For the material below, return exactly the lines starting at the one holding "thumb mcp: (288, 250)" and ending at the one holding "middle tip: (360, 261)", counting both as part of the range.
DATA SUPPLIED Start Marker
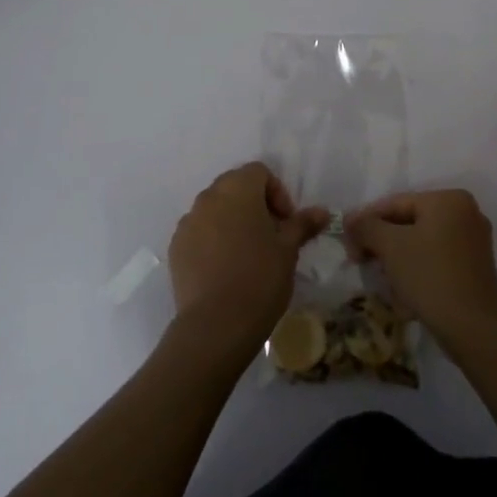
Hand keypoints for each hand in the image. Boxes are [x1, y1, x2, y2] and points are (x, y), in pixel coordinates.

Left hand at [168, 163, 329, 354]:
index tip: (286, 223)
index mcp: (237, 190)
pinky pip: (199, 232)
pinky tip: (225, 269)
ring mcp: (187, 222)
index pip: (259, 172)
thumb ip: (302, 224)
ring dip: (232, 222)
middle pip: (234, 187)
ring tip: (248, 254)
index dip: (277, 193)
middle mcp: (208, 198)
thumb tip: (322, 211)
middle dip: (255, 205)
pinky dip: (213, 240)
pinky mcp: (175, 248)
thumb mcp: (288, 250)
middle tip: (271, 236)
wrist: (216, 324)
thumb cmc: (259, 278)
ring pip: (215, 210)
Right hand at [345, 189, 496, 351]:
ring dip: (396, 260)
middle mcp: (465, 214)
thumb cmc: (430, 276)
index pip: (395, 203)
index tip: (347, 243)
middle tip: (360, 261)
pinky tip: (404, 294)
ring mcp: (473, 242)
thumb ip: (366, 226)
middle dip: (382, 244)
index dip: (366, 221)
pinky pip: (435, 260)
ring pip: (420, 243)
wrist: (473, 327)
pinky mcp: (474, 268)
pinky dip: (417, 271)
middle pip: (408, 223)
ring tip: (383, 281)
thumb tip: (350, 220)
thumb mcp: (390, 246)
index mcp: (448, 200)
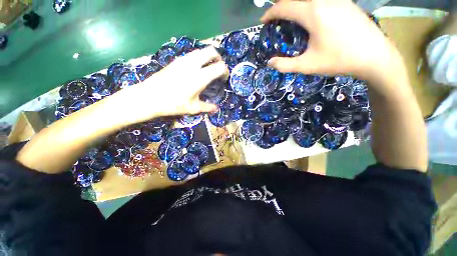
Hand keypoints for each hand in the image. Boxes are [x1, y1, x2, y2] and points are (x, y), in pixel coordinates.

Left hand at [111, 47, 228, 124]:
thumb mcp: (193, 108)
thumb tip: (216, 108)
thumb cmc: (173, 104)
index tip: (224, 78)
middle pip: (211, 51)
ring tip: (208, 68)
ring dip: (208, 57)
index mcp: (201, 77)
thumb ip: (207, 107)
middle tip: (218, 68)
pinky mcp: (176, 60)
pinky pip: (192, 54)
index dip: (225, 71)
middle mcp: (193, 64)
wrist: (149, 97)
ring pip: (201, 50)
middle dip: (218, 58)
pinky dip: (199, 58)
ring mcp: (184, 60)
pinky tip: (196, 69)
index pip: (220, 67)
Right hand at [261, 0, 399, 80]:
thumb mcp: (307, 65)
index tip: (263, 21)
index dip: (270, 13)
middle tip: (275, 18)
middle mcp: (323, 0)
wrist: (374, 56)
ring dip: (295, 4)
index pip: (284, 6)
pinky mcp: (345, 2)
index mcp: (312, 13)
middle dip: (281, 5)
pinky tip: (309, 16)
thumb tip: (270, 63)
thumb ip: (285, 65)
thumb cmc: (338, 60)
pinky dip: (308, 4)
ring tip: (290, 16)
DATA SUPPLIED End Marker
# OUTPUT OF THE TASK
thumb mcp: (288, 250)
middle tip: (271, 236)
wrist: (216, 324)
thumb cmc: (259, 278)
ring pip: (215, 210)
Right hand at [345, 189, 496, 351]:
ring dip: (396, 260)
middle mcp: (465, 214)
thumb cmc: (430, 276)
index pip: (395, 203)
index tip: (347, 243)
middle tip: (360, 261)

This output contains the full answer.